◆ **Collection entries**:
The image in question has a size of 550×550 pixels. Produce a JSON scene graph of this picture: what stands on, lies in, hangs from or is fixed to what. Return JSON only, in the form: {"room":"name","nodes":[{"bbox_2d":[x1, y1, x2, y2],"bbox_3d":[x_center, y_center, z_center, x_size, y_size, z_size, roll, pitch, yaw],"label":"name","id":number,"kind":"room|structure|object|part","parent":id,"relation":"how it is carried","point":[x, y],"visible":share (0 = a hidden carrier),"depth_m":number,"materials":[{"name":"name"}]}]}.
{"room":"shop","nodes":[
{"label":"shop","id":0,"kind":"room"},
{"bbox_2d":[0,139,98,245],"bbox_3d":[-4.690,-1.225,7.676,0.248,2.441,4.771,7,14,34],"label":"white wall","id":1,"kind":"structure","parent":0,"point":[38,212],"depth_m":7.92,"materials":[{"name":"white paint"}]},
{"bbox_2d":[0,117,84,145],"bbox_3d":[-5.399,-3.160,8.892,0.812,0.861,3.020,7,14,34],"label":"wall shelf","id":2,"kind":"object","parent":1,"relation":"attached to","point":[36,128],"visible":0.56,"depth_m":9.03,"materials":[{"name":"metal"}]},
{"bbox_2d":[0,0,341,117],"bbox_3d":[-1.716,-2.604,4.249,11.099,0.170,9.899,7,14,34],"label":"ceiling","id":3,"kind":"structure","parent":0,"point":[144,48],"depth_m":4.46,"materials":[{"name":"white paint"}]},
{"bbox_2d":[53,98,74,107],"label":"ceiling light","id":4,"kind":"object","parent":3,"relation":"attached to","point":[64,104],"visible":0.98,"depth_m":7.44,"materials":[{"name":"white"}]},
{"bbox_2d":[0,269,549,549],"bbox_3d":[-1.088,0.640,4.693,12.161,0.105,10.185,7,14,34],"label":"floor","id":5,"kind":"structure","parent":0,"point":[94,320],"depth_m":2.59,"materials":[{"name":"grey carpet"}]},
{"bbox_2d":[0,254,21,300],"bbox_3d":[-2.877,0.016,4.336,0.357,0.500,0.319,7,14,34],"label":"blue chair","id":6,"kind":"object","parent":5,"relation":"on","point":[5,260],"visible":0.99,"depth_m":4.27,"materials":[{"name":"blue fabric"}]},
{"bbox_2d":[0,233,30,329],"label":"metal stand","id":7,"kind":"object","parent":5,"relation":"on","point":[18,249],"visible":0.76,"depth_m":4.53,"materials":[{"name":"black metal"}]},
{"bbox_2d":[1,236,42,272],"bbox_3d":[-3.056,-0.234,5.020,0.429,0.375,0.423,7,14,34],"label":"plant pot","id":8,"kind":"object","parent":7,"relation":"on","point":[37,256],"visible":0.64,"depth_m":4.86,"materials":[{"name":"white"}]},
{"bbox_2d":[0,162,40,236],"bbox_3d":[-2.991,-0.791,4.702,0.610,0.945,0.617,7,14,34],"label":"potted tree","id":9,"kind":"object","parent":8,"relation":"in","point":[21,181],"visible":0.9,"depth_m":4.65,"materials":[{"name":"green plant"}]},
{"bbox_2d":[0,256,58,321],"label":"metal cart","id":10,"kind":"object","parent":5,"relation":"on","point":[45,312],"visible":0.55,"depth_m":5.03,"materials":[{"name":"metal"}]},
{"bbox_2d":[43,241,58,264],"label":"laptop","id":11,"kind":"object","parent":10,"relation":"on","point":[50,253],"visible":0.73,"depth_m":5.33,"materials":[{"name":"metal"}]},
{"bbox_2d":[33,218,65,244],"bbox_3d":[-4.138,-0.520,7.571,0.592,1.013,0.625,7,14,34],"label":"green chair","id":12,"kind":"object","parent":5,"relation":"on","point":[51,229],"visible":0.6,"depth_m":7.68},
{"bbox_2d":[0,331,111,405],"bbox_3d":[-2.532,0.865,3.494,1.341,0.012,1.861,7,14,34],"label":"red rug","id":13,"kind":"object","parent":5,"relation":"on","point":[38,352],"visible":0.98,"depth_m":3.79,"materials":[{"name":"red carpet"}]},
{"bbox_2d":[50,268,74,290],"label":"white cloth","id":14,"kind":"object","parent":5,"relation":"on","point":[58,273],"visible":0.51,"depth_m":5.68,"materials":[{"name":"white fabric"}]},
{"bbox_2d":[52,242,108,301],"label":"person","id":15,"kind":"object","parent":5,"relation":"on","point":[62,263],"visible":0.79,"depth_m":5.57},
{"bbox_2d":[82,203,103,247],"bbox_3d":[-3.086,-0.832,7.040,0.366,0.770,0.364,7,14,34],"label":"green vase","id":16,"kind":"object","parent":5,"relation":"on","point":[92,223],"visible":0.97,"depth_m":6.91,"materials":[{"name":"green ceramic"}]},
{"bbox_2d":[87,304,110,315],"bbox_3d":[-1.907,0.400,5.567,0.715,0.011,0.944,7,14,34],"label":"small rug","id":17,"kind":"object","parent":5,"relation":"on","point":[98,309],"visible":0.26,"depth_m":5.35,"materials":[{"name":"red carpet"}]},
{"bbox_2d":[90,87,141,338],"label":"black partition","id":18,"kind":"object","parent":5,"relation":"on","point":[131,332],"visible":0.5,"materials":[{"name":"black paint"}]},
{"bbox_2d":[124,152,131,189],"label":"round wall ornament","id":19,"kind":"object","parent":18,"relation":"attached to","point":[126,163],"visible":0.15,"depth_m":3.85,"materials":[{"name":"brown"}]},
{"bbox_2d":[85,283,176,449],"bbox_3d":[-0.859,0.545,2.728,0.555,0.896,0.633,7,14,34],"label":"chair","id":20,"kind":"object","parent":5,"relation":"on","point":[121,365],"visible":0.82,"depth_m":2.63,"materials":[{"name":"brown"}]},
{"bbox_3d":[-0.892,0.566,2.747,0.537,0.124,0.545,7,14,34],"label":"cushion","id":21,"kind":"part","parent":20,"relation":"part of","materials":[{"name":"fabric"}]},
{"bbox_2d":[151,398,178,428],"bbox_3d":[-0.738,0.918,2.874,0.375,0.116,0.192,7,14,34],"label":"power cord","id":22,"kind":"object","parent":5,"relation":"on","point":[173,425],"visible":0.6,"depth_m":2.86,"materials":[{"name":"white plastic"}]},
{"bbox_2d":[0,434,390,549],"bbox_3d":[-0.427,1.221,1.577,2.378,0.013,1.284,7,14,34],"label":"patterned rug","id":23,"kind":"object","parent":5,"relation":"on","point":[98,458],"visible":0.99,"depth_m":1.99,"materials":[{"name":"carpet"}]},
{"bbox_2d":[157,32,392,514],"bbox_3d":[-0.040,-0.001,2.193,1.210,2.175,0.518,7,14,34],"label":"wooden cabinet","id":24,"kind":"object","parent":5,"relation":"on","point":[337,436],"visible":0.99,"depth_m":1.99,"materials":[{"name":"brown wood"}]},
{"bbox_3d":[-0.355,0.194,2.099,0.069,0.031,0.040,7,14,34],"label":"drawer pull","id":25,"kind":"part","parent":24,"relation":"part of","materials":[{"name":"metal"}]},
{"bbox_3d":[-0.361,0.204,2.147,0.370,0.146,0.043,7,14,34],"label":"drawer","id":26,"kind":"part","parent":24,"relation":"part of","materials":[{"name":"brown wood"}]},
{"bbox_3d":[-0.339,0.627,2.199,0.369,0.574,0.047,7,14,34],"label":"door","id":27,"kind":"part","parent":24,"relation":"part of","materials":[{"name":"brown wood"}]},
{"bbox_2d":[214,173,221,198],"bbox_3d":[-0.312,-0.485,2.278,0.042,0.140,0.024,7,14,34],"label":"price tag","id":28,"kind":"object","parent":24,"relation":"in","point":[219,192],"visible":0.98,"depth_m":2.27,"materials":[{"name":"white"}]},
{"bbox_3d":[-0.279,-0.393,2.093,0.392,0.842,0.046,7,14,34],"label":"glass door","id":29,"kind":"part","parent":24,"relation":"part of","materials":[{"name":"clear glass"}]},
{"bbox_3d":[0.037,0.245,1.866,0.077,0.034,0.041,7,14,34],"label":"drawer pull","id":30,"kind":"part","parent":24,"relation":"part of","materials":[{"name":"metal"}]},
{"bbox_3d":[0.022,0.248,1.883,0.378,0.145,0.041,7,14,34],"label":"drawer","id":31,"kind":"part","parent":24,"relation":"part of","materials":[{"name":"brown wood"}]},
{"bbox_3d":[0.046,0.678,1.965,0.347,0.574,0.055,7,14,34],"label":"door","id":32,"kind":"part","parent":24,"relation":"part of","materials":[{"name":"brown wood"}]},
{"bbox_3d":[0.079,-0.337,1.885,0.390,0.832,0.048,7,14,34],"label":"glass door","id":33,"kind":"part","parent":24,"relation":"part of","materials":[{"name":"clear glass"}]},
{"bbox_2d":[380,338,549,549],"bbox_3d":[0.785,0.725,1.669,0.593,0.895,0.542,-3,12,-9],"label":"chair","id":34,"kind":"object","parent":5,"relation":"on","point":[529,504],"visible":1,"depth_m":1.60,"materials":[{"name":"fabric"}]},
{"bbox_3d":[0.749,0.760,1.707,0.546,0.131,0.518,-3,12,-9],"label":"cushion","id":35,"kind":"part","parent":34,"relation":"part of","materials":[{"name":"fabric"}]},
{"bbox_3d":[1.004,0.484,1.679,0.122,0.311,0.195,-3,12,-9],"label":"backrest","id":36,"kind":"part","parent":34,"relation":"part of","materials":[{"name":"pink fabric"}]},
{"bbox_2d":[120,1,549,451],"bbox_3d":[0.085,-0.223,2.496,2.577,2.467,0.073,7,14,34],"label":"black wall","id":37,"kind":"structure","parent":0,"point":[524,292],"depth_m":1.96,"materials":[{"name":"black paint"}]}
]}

◆ **Work request**:
Examine the entries and say how many of their lines hold the word "plant". No other words should accompany the number.

◆ **Solution to this exercise**:
2